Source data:
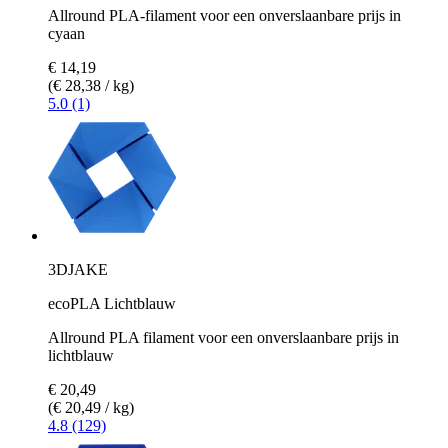
Allround PLA-filament voor een onverslaanbare prijs in
cyaan
€ 14,19
(€ 28,38 / kg)
5.0 (1)
3DJAKE
ecoPLA Lichtblauw
Allround PLA filament voor een onverslaanbare prijs in
lichtblauw
€ 20,49
(€ 20,49 / kg)
4.8 (129)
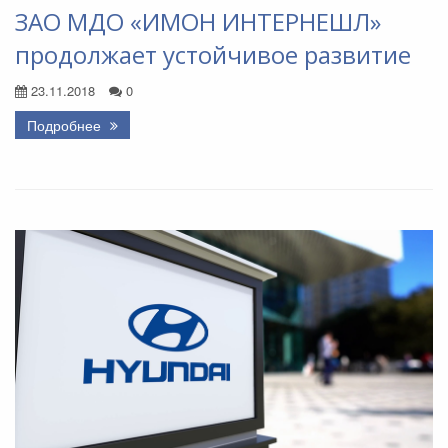
ЗАО МДО «ИМОН ИНТЕРНЕШЛ»
продолжает устойчивое развитие
23.11.2018
0
Подробнее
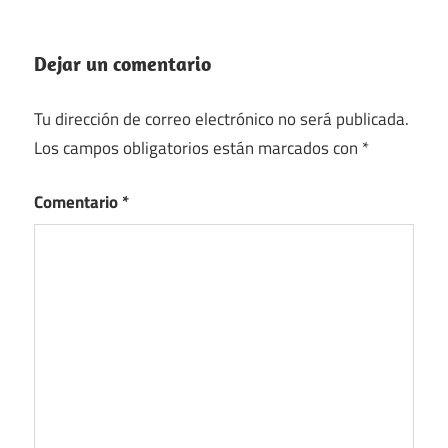
Dejar un comentario
Tu dirección de correo electrónico no será publicada.
Los campos obligatorios están marcados con
*
Comentario
*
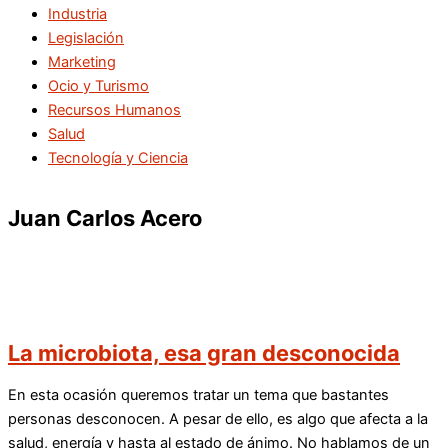
Industria
Legislación
Marketing
Ocio y Turismo
Recursos Humanos
Salud
Tecnología y Ciencia
Juan Carlos Acero
La microbiota, esa gran desconocida
En esta ocasión queremos tratar un tema que bastantes
personas desconocen. A pesar de ello, es algo que afecta a la
salud, energía y hasta al estado de ánimo. No hablamos de un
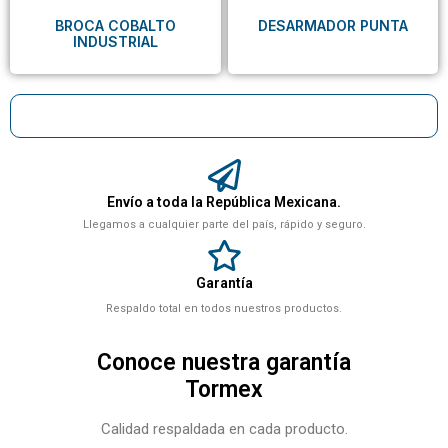
BROCA COBALTO
DESARMADOR PUNTA
INDUSTRIAL
Envío a toda la República Mexicana.
Llegamos a cualquier parte del país, rápido y seguro.
Garantía
Respaldo total en todos nuestros productos.
Conoce nuestra garantía
Tormex
Calidad respaldada en cada producto.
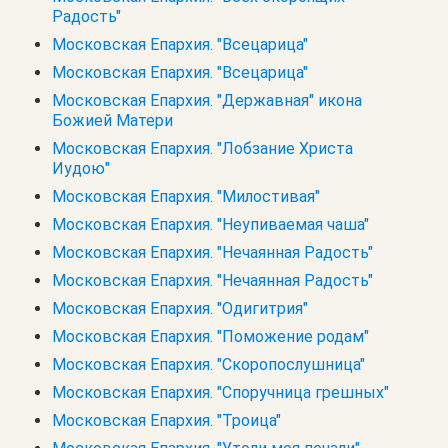
Радость"
Московская Епархия. "Всецарица"
Московская Епархия. "Всецарица"
Московская Епархия. "Державная" икона
Божией Матери
Московская Епархия. "Лобзание Христа
Иудою"
Московская Епархия. "Милостивая"
Московская Епархия. "Неупиваемая чаша"
Московская Епархия. "Нечаянная Радость"
Московская Епархия. "Нечаянная Радость"
Московская Епархия. "Одигитрия"
Московская Епархия. "Поможение родам"
Московская Епархия. "Скоропослушница"
Московская Епархия. "Споручница грешных"
Московская Епархия. "Троица"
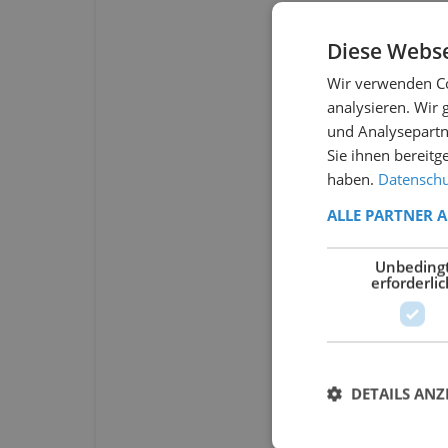
Diese Webse
Wir verwenden Co
analysieren. Wir
und Analysepartn
Sie ihnen bereitg
haben.
Datenschut
ALLE PARTNER 
Unbeding
erforderlic
DETAILS ANZ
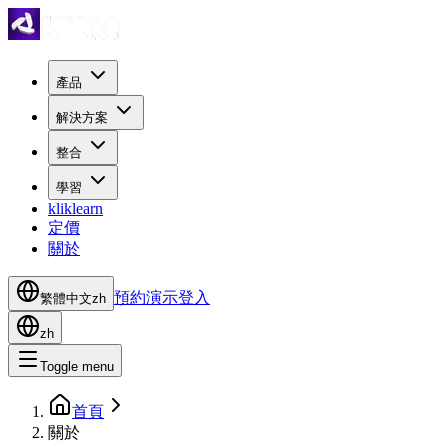
產品
解決方案
整合
學習
kliklearn
定價
關於
預約演示
登入
繁體中文
zh
zh
Toggle menu
首頁
關於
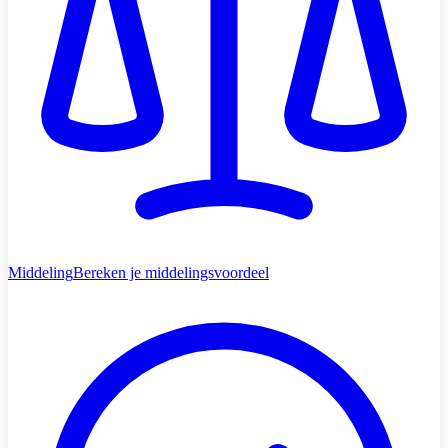
Middeling
Bereken je middelingsvoordeel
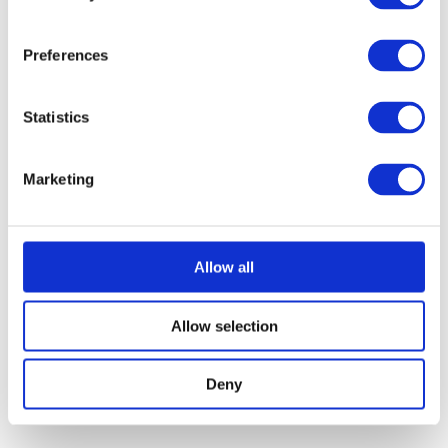
Pelle Lundberg
Preferences
Kontakt kunstner
Statistics
Marketing
Dan Andersen
Kontakt kunstner
Allow all
Allow selection
Carsten Bang
Deny
Kontakt kunstner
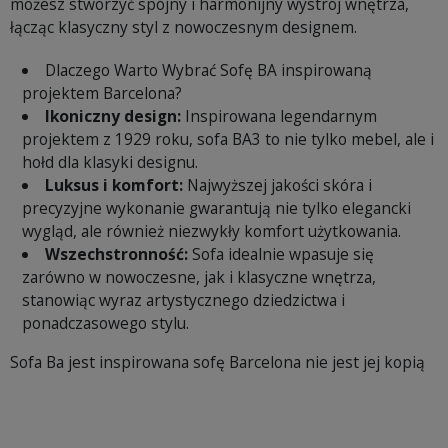
możesz stworzyć spójny i harmonijny wystrój wnętrza,
łącząc klasyczny styl z nowoczesnym designem.
Dlaczego Warto Wybrać Sofę BA inspirowaną
projektem Barcelona?
Ikoniczny design:
Inspirowana legendarnym
projektem z 1929 roku, sofa BA3 to nie tylko mebel, ale i
hołd dla klasyki designu.
Luksus i komfort:
Najwyższej jakości skóra i
precyzyjne wykonanie gwarantują nie tylko elegancki
wygląd, ale również niezwykły komfort użytkowania.
Wszechstronność:
Sofa idealnie wpasuje się
zarówno w nowoczesne, jak i klasyczne wnętrza,
stanowiąc wyraz artystycznego dziedzictwa i
ponadczasowego stylu.
Sofa Ba jest inspirowana sofę Barcelona nie jest jej kopią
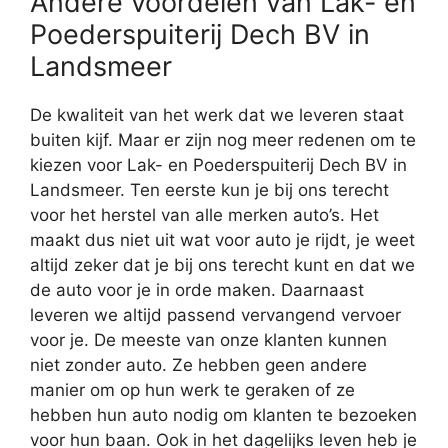
Andere voordelen van Lak- en
Poederspuiterij Dech BV in
Landsmeer
De kwaliteit van het werk dat we leveren staat
buiten kijf. Maar er zijn nog meer redenen om te
kiezen voor Lak- en Poederspuiterij Dech BV in
Landsmeer. Ten eerste kun je bij ons terecht
voor het herstel van alle merken auto’s. Het
maakt dus niet uit wat voor auto je rijdt, je weet
altijd zeker dat je bij ons terecht kunt en dat we
de auto voor je in orde maken. Daarnaast
leveren we altijd passend vervangend vervoer
voor je. De meeste van onze klanten kunnen
niet zonder auto. Ze hebben geen andere
manier om op hun werk te geraken of ze
hebben hun auto nodig om klanten te bezoeken
voor hun baan. Ook in het dagelijks leven heb je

▸ GOAL OF THE EXERCISE:
Your answer should be the lines from the opening of the records through the line with "Legislación", both ends retyped exactly and pictures left out.

▸ RESULT BELOW:
Allround PLA-filament voor een onverslaanbare prijs in
cyaan
€ 14,19
(€ 28,38 / kg)
5.0 (1)
3DJAKE
ecoPLA Lichtblauw
Allround PLA filament voor een onverslaanbare prijs in
lichtblauw
€ 20,49
(€ 20,49 / kg)
4.8 (129)
ЗАО МДО «ИМОН ИНТЕРНЕШЛ»
продолжает устойчивое развитие
23.11.2018
0
Подробнее
Dejar un comentario
Tu dirección de correo electrónico no será publicada.
Los campos obligatorios están marcados con
*
Comentario
*
Industria
Legislación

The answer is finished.